Catalina Sea Ranch’s goal is to tap into the growing demand for locally sourced, sustainable food.
The operator says it has taken measures to avoid ship strikes, minimize the amount of marine debris and avoid whale and dolphin entanglement in the farm. Company scientists will also conduct regular testing to check water purity and bacteria levels. The shellfish will be tested for metal and toxicity levels prior to being sold for human consumption.
In South Carolina, Carolina Jelly Balls plans to start harvesting Cannonball jellyfish next month, contingent on approval of the state’s Department of Health & Environmental Control and Beaufort County, reports The Post and Courier.
Some environmental groups have expressed concern that trawling for jellyfish (pictured) could result in the undesirable capture of turtles, a threat to the states oyster population and undesirable smells.
In Georgia, where, when measured by volume, jelly fishing represents the third largest fishery after shrimp and crab, mandated turtle exclusion devices work very well, the paper reports.
Water concerns stem from the chemicals used to process the catch.
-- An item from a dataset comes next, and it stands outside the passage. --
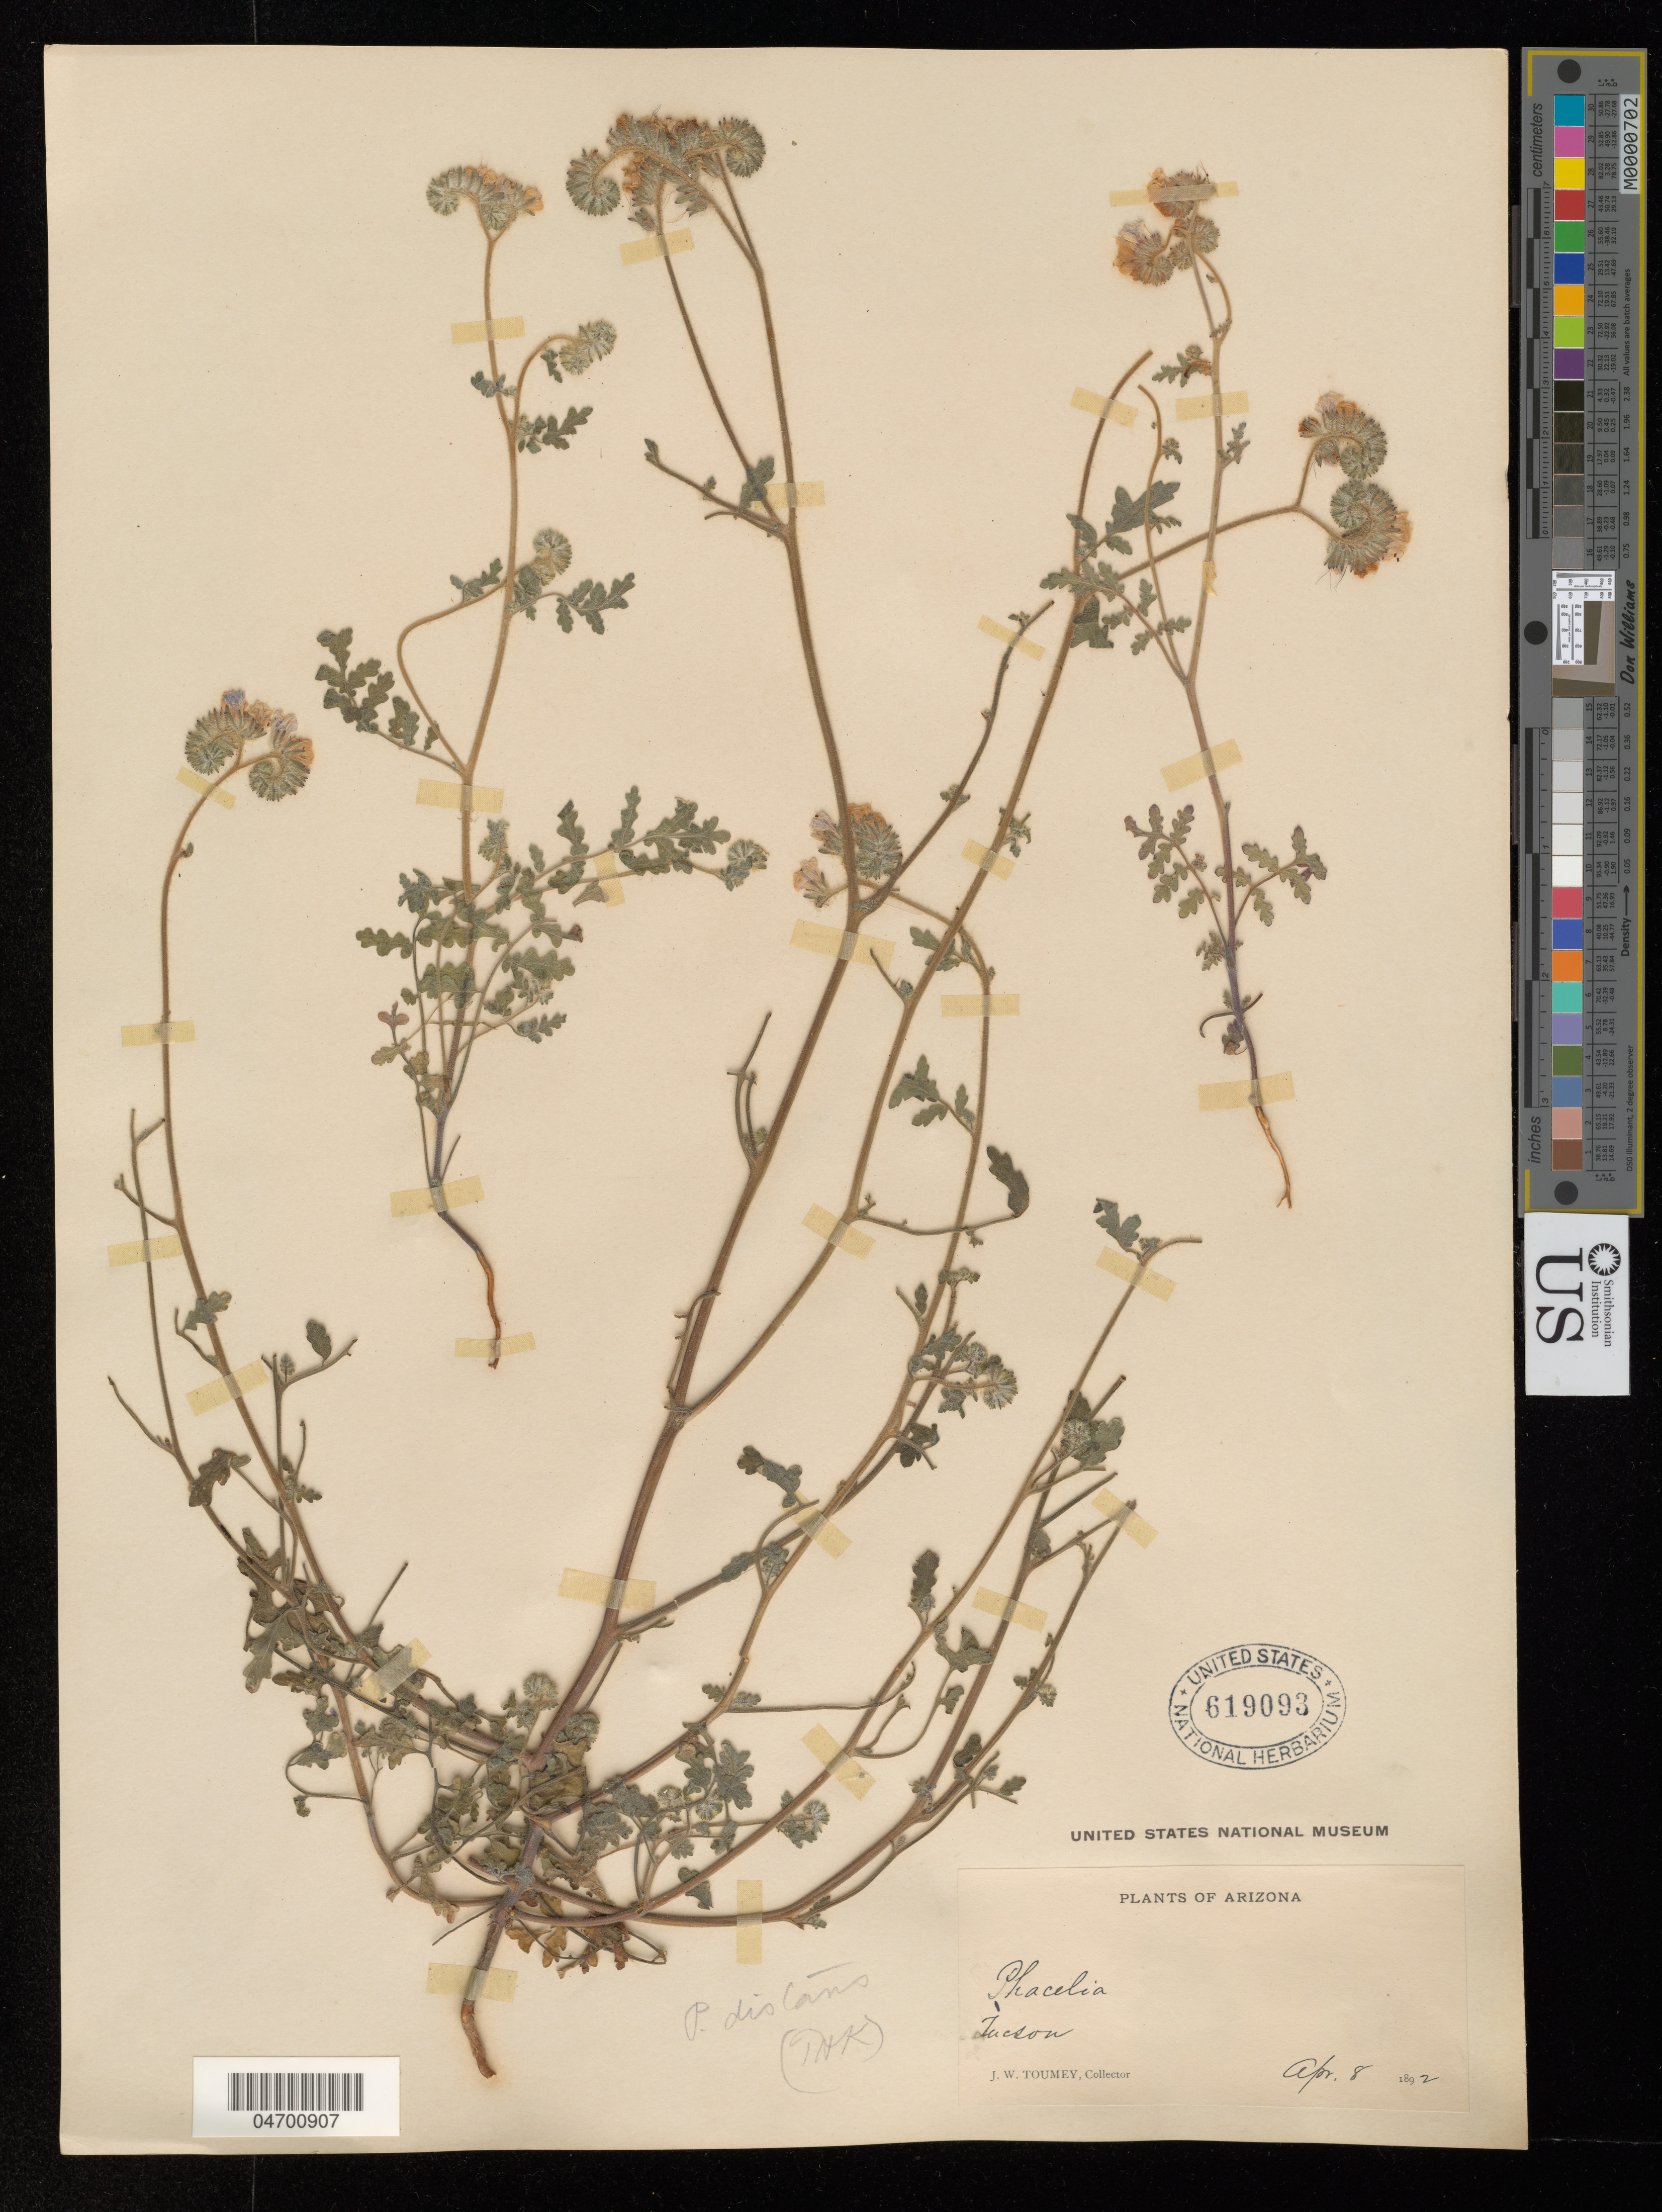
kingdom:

A large part of any jellyfish catch is water, but fishermen need to bring the water content down to 69 percent prior to shipping. The dehydration is achieved through a process that uses ammonium aluminum sulfate. The highly acidic substance is thought to be the cause of the potentially offensive smells; the chemical’s effects on local water quality is the source of worry for at least one local oyster farmer, the paper reports.
In July last year, Albion Fisheries, Santa Monica Seafood, Seattle Fish Co. and other major seafood companies formed Sea Pact, an industry coalition to advance environmentally sustainable fisheries and aquaculture practices.
The members say they’ll help build a long-term sustainable seafood industry by financially contributing to improve the fishing and fish farming systems from where they source their seafood.